Kai Cao
I am a Postdoc Fellow at the Eric and Wendy Schmidt Center, Broad Institute of MIT and Harvard, working with Dr. Caroline Uhler.
I received my Ph.D. degree in System Theory from the Academy of Mathematics and Systems Science, Chinese Academy of Sciences in June 2022 with Dr. Lin Wan and Dr. Yiguang Hong. I received my B.E. degree in Automation from University of Science and Technology of China in June 2017.
My research is at the interface between machine learning and computational biology. My primary research interest lies in developing new computational algorithms for the study of large-scale genomic data, especially related to the single-cell sequencing data.
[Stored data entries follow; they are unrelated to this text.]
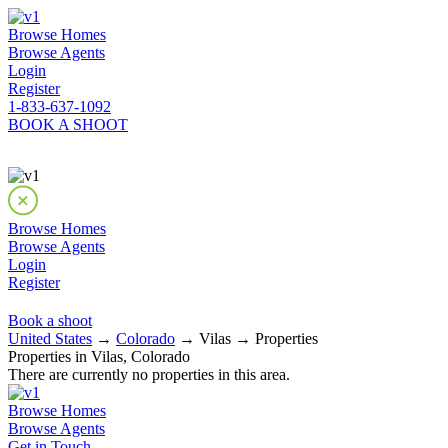
Browse Homes
Browse Agents
Login
Register
1-833-637-1092
BOOK A SHOOT
Browse Homes
Browse Agents
Login
Register
Book a shoot
United States
→
Colorado
→ Vilas → Properties
Properties in Vilas, Colorado
There are currently no properties in this area.
Browse Homes
Browse Agents
Get in Touch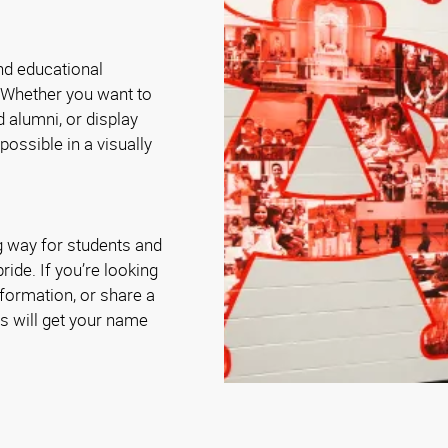
and educational
 Whether you want to
 alumni, or display
possible in a visually
g way for students and
ride. If you’re looking
nformation, or share a
s will get your name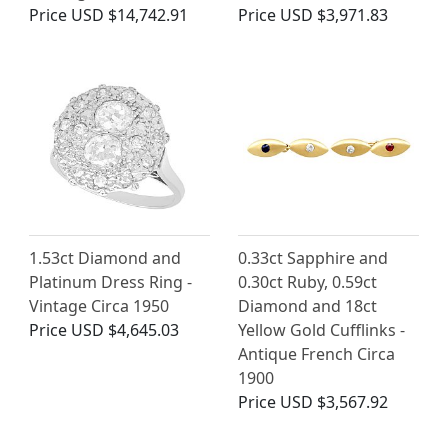
Price
USD $14,742.91
Price
USD $3,971.83
1.53ct Diamond and
0.33ct Sapphire and
Platinum Dress Ring -
0.30ct Ruby, 0.59ct
Vintage Circa 1950
Diamond and 18ct
Price
USD $4,645.03
Yellow Gold Cufflinks -
Antique French Circa
1900
Price
USD $3,567.92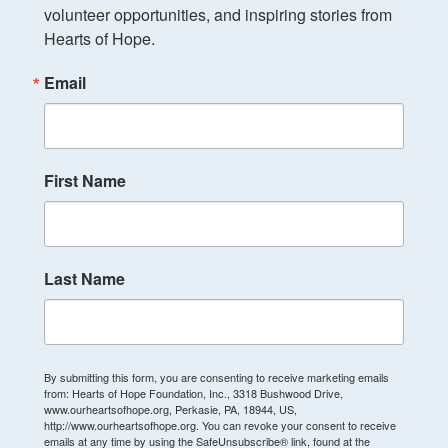
volunteer opportunities, and inspiring stories from 
Hearts of Hope.
Email
First Name
Last Name
By submitting this form, you are consenting to receive marketing emails
from: Hearts of Hope Foundation, Inc., 3318 Bushwood Drive,
www.ourheartsofhope.org, Perkasie, PA, 18944, US,
http://www.ourheartsofhope.org. You can revoke your consent to receive
emails at any time by using the SafeUnsubscribe® link, found at the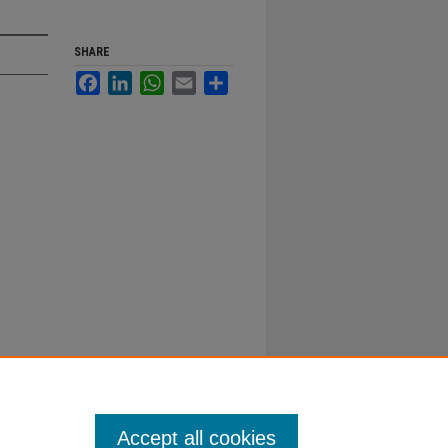
SHARE
Facebook
LinkedIn
WhatsApp
Email
Share
Accept all cookies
My current research focuses on:
- Computational method development for integration of single-cell multi-omics datasets
- High-performance transfer learning algorithm development for single-cell sequencing data
Highlights:
A unified computational framework for single-cell data integration with optimal transport
We introduce uniPort, a unified single-cell data integration framework that combines a coupled variational autoencoder (coupled-VAE) and minibatch unbalanced optimal transport (Minibatch-UOT).Unsupervised topological alignment for single-cell multi-omics integration
We present a novel algorithm, termed UnionCom, for the unsupervised topological alignment of single-cell multi-omics integration. UnionCom does not require any correspondence information, either among cells or among features.Manifold alignment for heterogeneous single-cell multi-omics data integration using Pamona
We present Pamona, a partial Gromov-Wasserstein distance-based manifold alignment framework that integrates heterogeneous single-cell multi-omics datasets with the aim of delineating and representing the shared and dataset-specific cellular structures across modalities.